My Beloved is Mine

My Beloved is Mine

From the desk of Rabbi David Lyon

With all the news, lately, it might have slipped your memory that the Hebrew month of Elul has begun. What’s Elul, you ask? It’s the Hebrew month that precedes Tishrei, the first day of which is Rosh Hashanah, the Jewish New Year 5783. Elul has intrigued us for centuries. It is, after all, the last month of the Jewish year before we begin the Ten Days of Repentance, or the Days of Awe.

From Rosh Hashanah to Yom Kippur, we begin an introspective period of accounting of our deeds and atoning for our sins. Such an obligation, the weightiest of all, you might say, requires some preparation. So, Elul has been treated as an on-ramp to the place where we stand before God and our community to make amends and make new promises for the New Year.

Elul, the rabbis taught, can also be read as an acronym. Each of the Hebrew letters in Elul (אלול) can become the first letters of “Ani L’dodi V’dodi Li,” (אני לדודי ודודי לי), a verse from Song of Songs in the Hebrew Bible (6:3). The verse means, “I am my beloved’s, and my beloved is mine.” The acronym isn’t just coincidental. It highlights the theme of Song of Songs, which is an allegory of the love that God has for the people Israel. Therefore, the month is wrapped up in, interlaced with, and embraced by God’s love for our people and the expectations that, though Tishrei is for repentance and introspection, we should anticipate that God’s love will outweigh God’s judgment.

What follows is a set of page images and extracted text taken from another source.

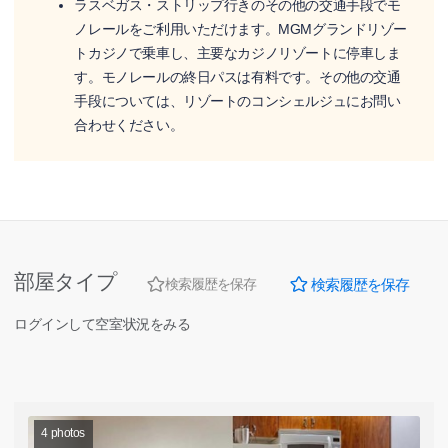
ラスベガス・ストリップ行きのその他の交通手段でモ
ノレールをご利用いただけます。MGMグランドリゾー
トカジノで乗車し、主要なカジノリゾートに停車しま
す。モノレールの終日パスは有料です。その他の交通
手段については、リゾートのコンシェルジュにお問い
合わせください。
部屋タイプ
検索履歴を保存
検索履歴を保存
ログインして空室状況をみる
4
photos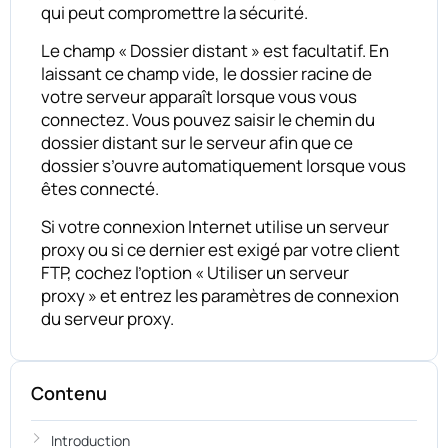
qui peut compromettre la sécurité.
Le champ « Dossier distant » est facultatif. En
laissant ce champ vide, le dossier racine de
votre serveur apparaît lorsque vous vous
connectez. Vous pouvez saisir le chemin du
dossier distant sur le serveur afin que ce
dossier s’ouvre automatiquement lorsque vous
êtes connecté.
Si votre connexion Internet utilise un serveur
proxy ou si ce dernier est exigé par votre client
FTP, cochez l’option « Utiliser un serveur
proxy » et entrez les paramètres de connexion
du serveur proxy.
Contenu
Introduction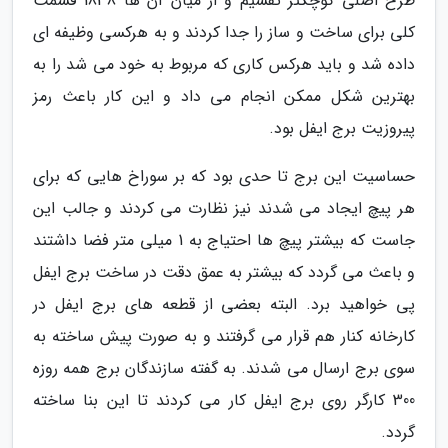
طرح اصلی کوچکتر تقسیم و از میان آن ها 1838 قسمت
کلی برای ساخت و ساز را جدا کردند و به هرکسی وظیفه ای
داده شد و باید هرکس کاری که مربوط به خود می شد را به
بهترین شکل ممکن انجام می داد و این کار باعث رمز
پیروزیت برج ایفل بود.
حساسیت این برج تا حدی بود که بر سوراخ هایی که برای
هر پیچ ایجاد می شدند نیز نظارت می کردند و جالب این
جاست که بیشتر پیچ ها احتیاج به 1 میلی متر فضا داشتند
و باعث می گردد که بیشتر به عمق دقت در ساخت برج ایفل
پی خواهید برد. البته بعضی از قطعه های برج ایفل در
کارخانه کنار هم قرار می گرفتند و به صورت پیش ساخته به
سوی برج ارسال می شدند. به گفته سازندگان برج همه روزه
300 کارگر روی برج ایفل کار می کردند تا این بنا ساخته
گردد.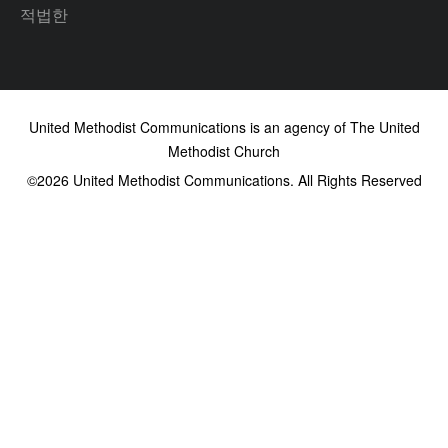
적법한
United Methodist Communications is an agency of The United
Methodist Church
©2026
United Methodist Communications. All Rights Reserved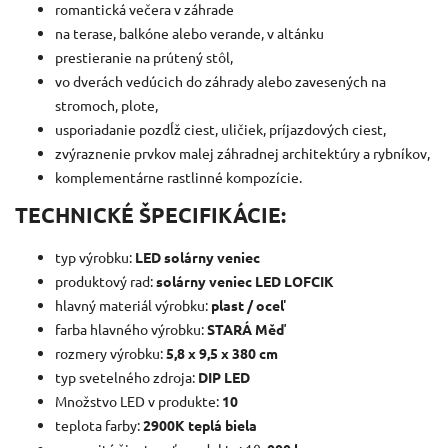
romantická večera v záhrade
na terase, balkóne alebo verande, v altánku
prestieranie na prútený stôl,
vo dverách vedúcich do záhrady alebo zavesených na
stromoch, plote,
usporiadanie pozdĺž ciest, uličiek, príjazdových ciest,
zvýraznenie prvkov malej záhradnej architektúry a rybníkov,
komplementárne rastlinné kompozície.
TECHNICKÉ ŠPECIFIKÁCIE:
typ výrobku:
LED solárny veniec
produktový rad:
solárny veniec LED LOFCIK
hlavný materiál výrobku:
plast / oceľ
farba hlavného výrobku:
STARÁ Měď
rozmery výrobku:
5,8 x 9,5 x 380 cm
typ svetelného zdroja:
DIP LED
Množstvo LED v produkte:
10
teplota farby:
2900K teplá biela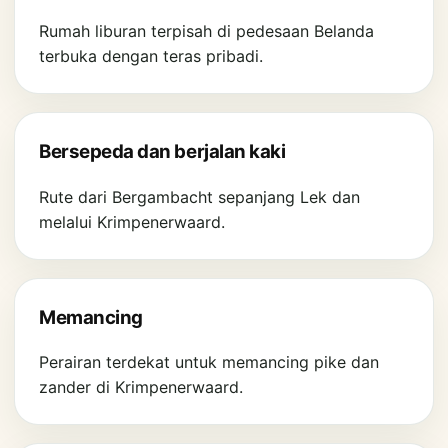
Rumah liburan terpisah di pedesaan Belanda
terbuka dengan teras pribadi.
Bersepeda dan berjalan kaki
Rute dari Bergambacht sepanjang Lek dan
melalui Krimpenerwaard.
Memancing
Perairan terdekat untuk memancing pike dan
zander di Krimpenerwaard.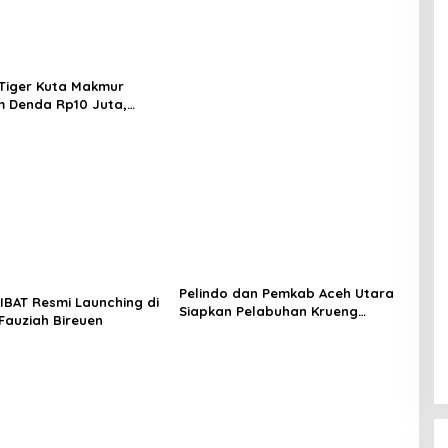
di Aceh
Tiger Kuta Makmur
 Denda Rp10 Juta,
Turnamen Piala Ketua
h Akan Surati KONI
Pelindo dan Pemkab Aceh Utara
LIBAT Resmi Launching di
Siapkan Pelabuhan Krueng
 Fauziah Bireuen
Geukueh Mendunia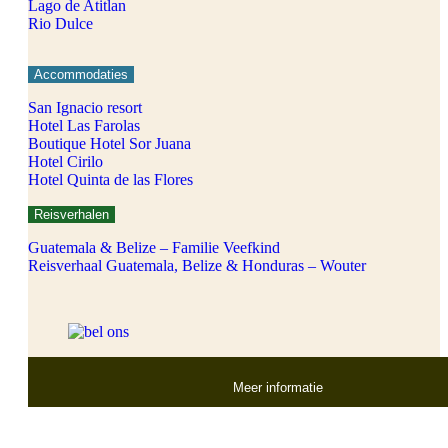
Lago de Atitlan
Rio Dulce
Accommodaties
San Ignacio resort
Hotel Las Farolas
Boutique Hotel Sor Juana
Hotel Cirilo
Hotel Quinta de las Flores
Reisverhalen
Guatemala & Belize – Familie Veefkind
Reisverhaal Guatemala, Belize & Honduras – Wouter
Meer informatie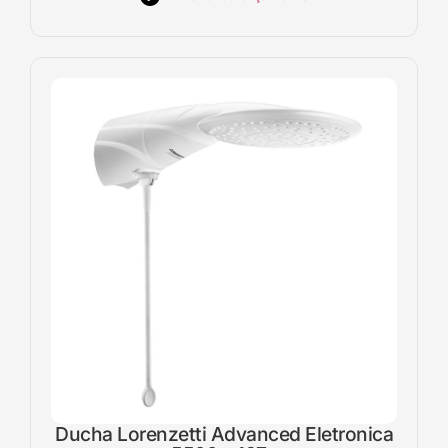
Ducha Lorenzetti Advanced Eletronica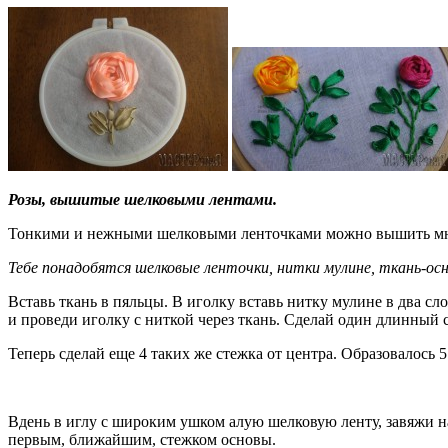
Розы, вышитые шелковыми лентами.
Тонкими и нежными шелковыми ленточками можно вышить множе
Тебе понадобятся шелковые ленточки, нитки мулине, ткань-осн
Вставь ткань в пяльцы. В иголку вставь нитку мулине в два сл
и проведи иголку с ниткой через ткань. Сделай один длинный с
Теперь сделай еще 4 таких же стежка от центра. Образовалось 
Вдень в иглу с широким ушком алую шелковую ленту, завяжи на
первым, ближайшим, стежком основы.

Though it would seem that God loves the righteous more, we would be wrong. We’re only human; therefore, God loves those who enter broken, who make amends, and who leave forgiven and hopeful. This process is the way we become the persons we were created to be. I don’t prefer to say that we become the best “versions of ourselves.” It makes it sound like we shed our skin like a reptile, or we upgrade our firmware like a router. We were created with great potential and we’re the product of our life experiences. One of those crucial experiences is the process of “teshuvah,” or repentance, that enables us, in our humility, to acknowledge what we failed to do, knowingly and unknowingly, and that we’re prepared to do better if we’re faced with the same or similar set of circumstances, again.  Our Judaism assures us that God does not seek the death of the sinner; rather, that the sinner should repent and live (cf Ezekiel 18:23 & 33:11).

Such personal human hopefulness is a reason to prepare for High Holy Days without trepidation. The process is meant to be weighty, but the outcome is already tipped in our favor. In response to our prayers, God says, “I pardon as you have asked” (Numbers 14:20). Ultimately, God is waiting for us. Are we ready to enter into God’s holy place and make amends, together? We have the whole month of Elul to prepare. But when the Ten Days of Repentance begin and we’re not prepared, the rabbis also taught that God meets us where we are to help us come the rest of the way.

Ready or not, I’ll see you at High Holy Days, which begin on Sunday night, September 25, 2022, in the sanctuary at Congregation Beth Israel and on livestream.